Chétifs, nous ne pouvons, en effet, que philosopher sur l’événement. Ne cherchez donc pas ici de lueurs particulières ou de révélations susceptibles de vous orienter sur une piste, plus véritable que toute autre.
Humblement, nous ne pouvons tenter de démêler qu’à travers la littérature des autres.
Deviendra-t-il de mode, depuis qu’Emmanuel d’Astier a parlé de l’« Affaire », de procéder par analogie avec l’autre, la première, celle de Dreyfus, où déjà un appareil de police et de renseignements était en cause et fâcheusement, au point d’ébranler les fondements de l’État, ainsi qu’il se voit présentement.
En tout cas si l’on accepte un instant ce thème de référence, il y a lieu de se demander si le juge Zollinger sera un autre Bertulus.
Ce Bertulus était un petit juge d’instruction du temps, qui, commis pour des à‑côtés de l’Affaire, eut un jour à sa merci le fameux colonel Henry, l’homme de la forgerie bien connue, venu chez lui en témoin, et il résulta de l’entrevue un nouveau branle de la campagne en faveur de Dreyfus.
Jouant sa carrière sur cette carte, Bertulus, bien qu’au prix de quelques mécomptes au départ, trouva quand même au bout de l’aventure le fauteuil espéré à la Cour de Cassation.
La question est donc posée : le juge Zollinger a‑t-il pris la bonne voie pour atteindre à la pourpre suprême ?

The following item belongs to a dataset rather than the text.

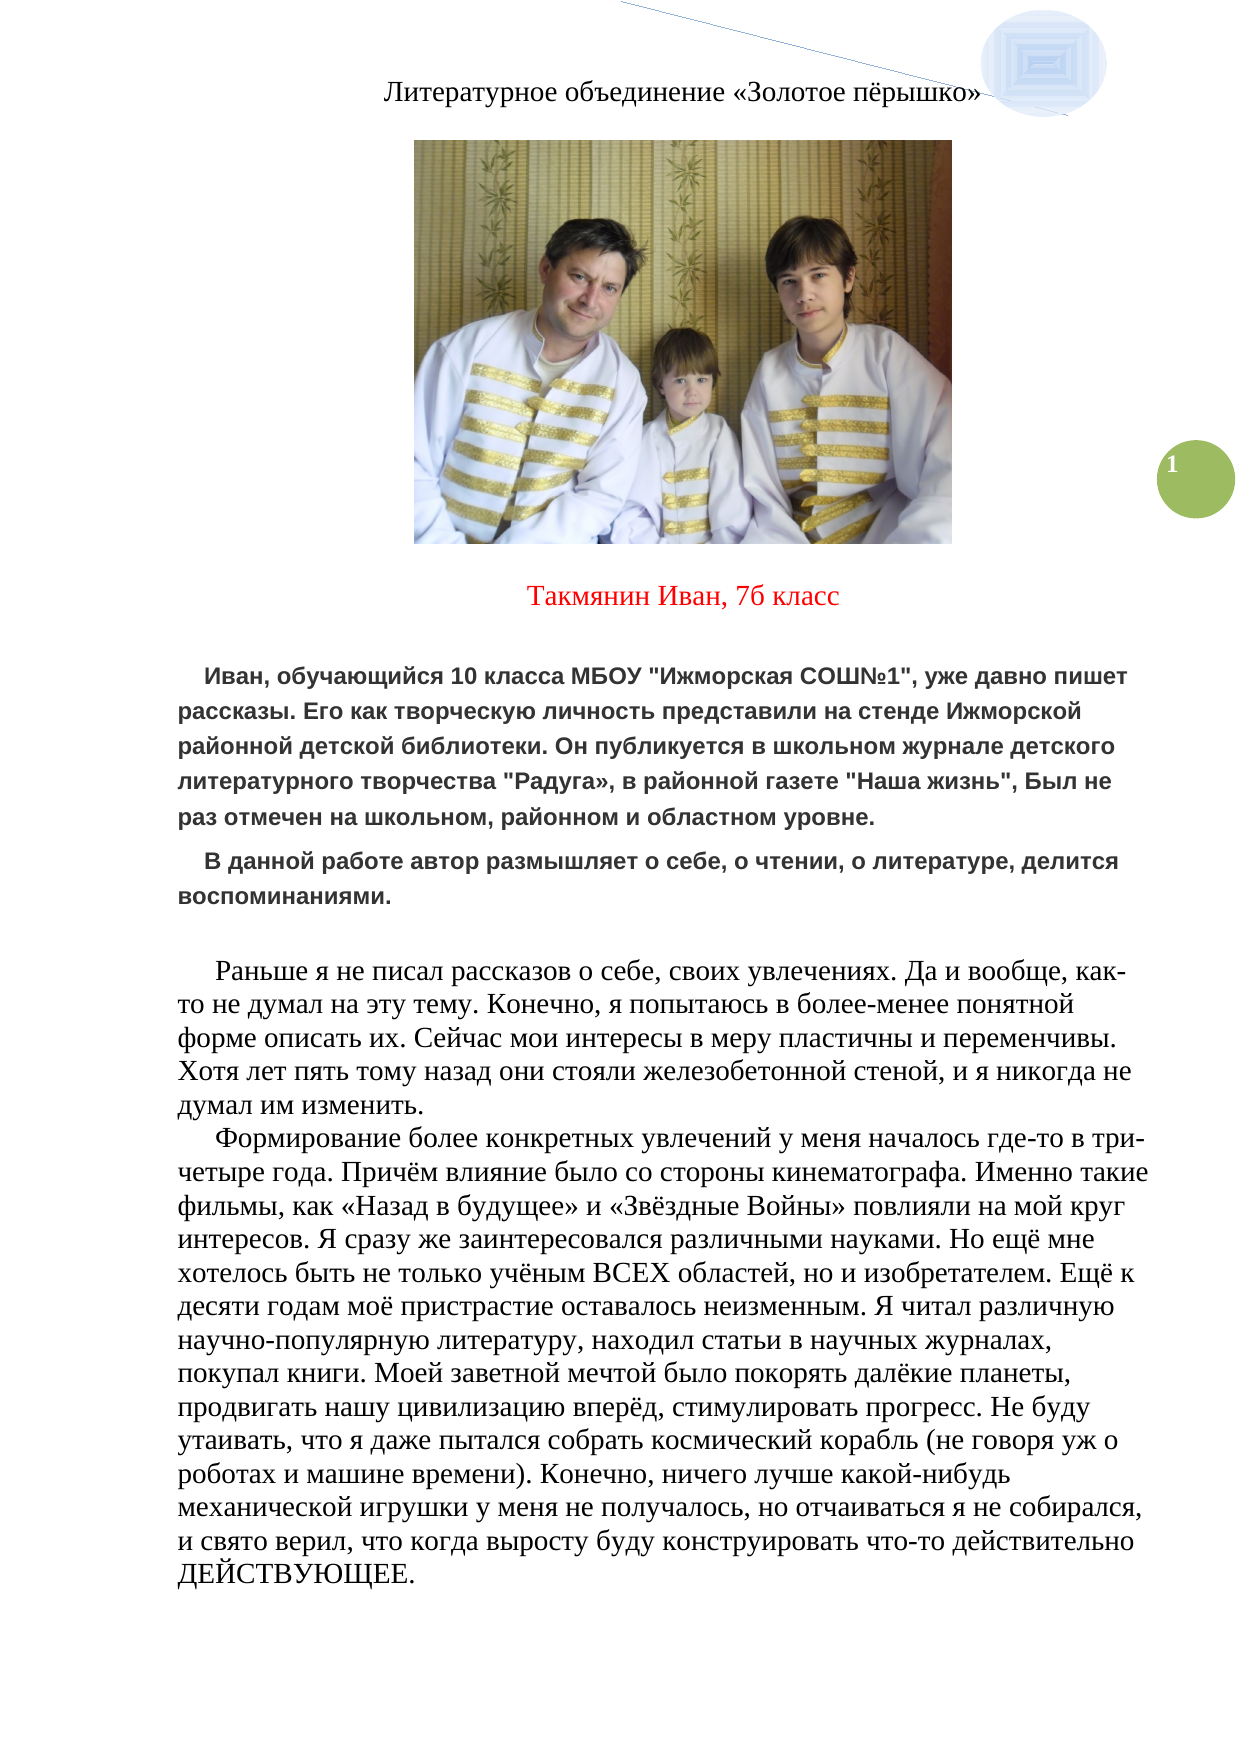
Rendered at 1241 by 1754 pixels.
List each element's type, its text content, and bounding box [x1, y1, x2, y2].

text Формирование более конкретных увлечений у меня началось где-то в три-четыре года. Причём влияние было со стороны кинематографа. Именно такие фильмы, как «Назад в будущее» и «Звёздные Войны» повлияли на мой круг интересов. Я сразу же заинтересовался различными науками. Но ещё мне хотелось быть не только учёным ВСЕХ областей, но и изобретателем. Ещё к десяти годам моё пристрастие оставалось неизменным. Я читал различную научно-популярную литературу, находил статьи в научных журналах, покупал книги. Моей заветной мечтой было покорять далёкие планеты, продвигать нашу цивилизацию вперёд, стимулировать прогресс. Не буду утаивать, что я даже пытался собрать космический корабль (не говоря уж о роботах и машине времени). Конечно, ничего лучше какой-нибудь механической игрушки у меня не получалось, но отчаиваться я не собирался, и свято верил, что когда выросту буду конструировать что-то действительно ДЕЙСТВУЮЩЕЕ. [177, 1121, 1152, 1590]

Tous nos maux viennent d’ânerie, dit Montaigne, et quelque noirceur qu’on veuille prêter aux princes qui nous gouvernent, on a peine à croire qu’il en fut un, même aux plus sombres alvéoles de l’État, pour concevoir et mettre en oeuvre une affaire aussi stupide que l’enlèvement de Ben Barka.
En vain déjà, au temps de la première Affaire, on avait cherché le chef d’orchestre, mystérieux et unique, dont s’était avisé le vieux Wilhelm Liebcknecht, burgrave assez borné de la social-démocratie allemande mais auquel on pardonnera beaucoup en raison de son fils Karl.
Il y avait, en effet beaucoup de commedia del arte dans la grande Affaire, en dépit des « rationalistes » des deux bords, portés toujours aux logiques rigoureuses et aux harmonies préétablies. Chacun des coupables inventait au jour le jour, pour justifier une première thèse, fondée davantage sur la stupidité que sur la canaillerie.
En vérité, là où l’analogie ne s’impose plus, c’est que dans la nouvelle Affaire, il n’est pas d’innocent chargé de fausses accusations, mais une victime, Ben Barka, dont il apparaît bien qu’elle l’est pour toujours.
Pour le reste, Esterhazy, Henry, Paty du Clam se retrouvent, multipliés même à de nombreux exemplaires, et les cavernes à explorer dix fois plus nombreuses qu’au temps où la seule Section de Statistique tenait bureau de morts subites et de machinations.
Avec en plus des prolongements sur la faune criminelle spécialisée, le « milieu », qui furent peut-être de toutes les époques, mais avec plus de discrétion et sur une moindre échelle.
Au défaut du chef d’orchestre, dont on voudrait croire qu’il n’existe nulle part, pour le meilleur renom d’intelligence de nos hommes d’État, la liste s’allonge des gens qui eurent à connaître de l’enlèvement, soit avant qu’il fût consommé, soit dans les proches jours qui suivirent, et qui paraissent bien n’en n’avoir pas référé là où ils auraient dû.
L’enchevêtrement est déjà grand et va aller s’accroissant. Les responsabilités ont déjà grimpé de la petite racaille des « agents » jusqu’aux étages médians de l’État dupes de services, qui les abreuvaient de « faux », à et il est à craindre qu’elles ne gagnent le faîte.
Ainsi dans l’autre Affaire, Cavaignac et même de Boisdeffre, le chef d’état-major, pas très futés, mais d’abord dupes de services, qui les abreuvaient de « faux », aux dires d’expert, furent-ils emportés par la tempête.
D’ailleurs l’analogie dreyfusienne s’est précisée davantage depuis lundi soir. Le suicide de Figon soutiendra au gré la comparaison avec celui du colonel Henry qui se trancha la gorge au Mont-Valérien, ou avec celui de Lemercier-Picard, faussaire subalterne trouvé accroché à une espagnolette.
Il semble que malgré la diffusion à haute dose des « sciences politiques » notre personnel gouvernemental soit encore inférieur à ce qu’il fut autrefois. Certes, aux heures de loisir, Waldeck-Rousseau ou Briand lisaient des romans policiers, Gaboriau ou Gaston Leroux, mais ne s’en inspiraient pas. Tandis qu’avec ceux qui se repaissent de Jean Bruce ou de Ian Fleming, on n’est sûr de rien !
Au point que dans les jours qui viennent l’affaire Ben Barka va leur apparaître comme beaucoup plus qu’une faute — le mot de Boulay de la Meurthe, prêté si souvent à Talleyrand ou à Fouché est, en effet, insuffisant — mais comme une catastrophe.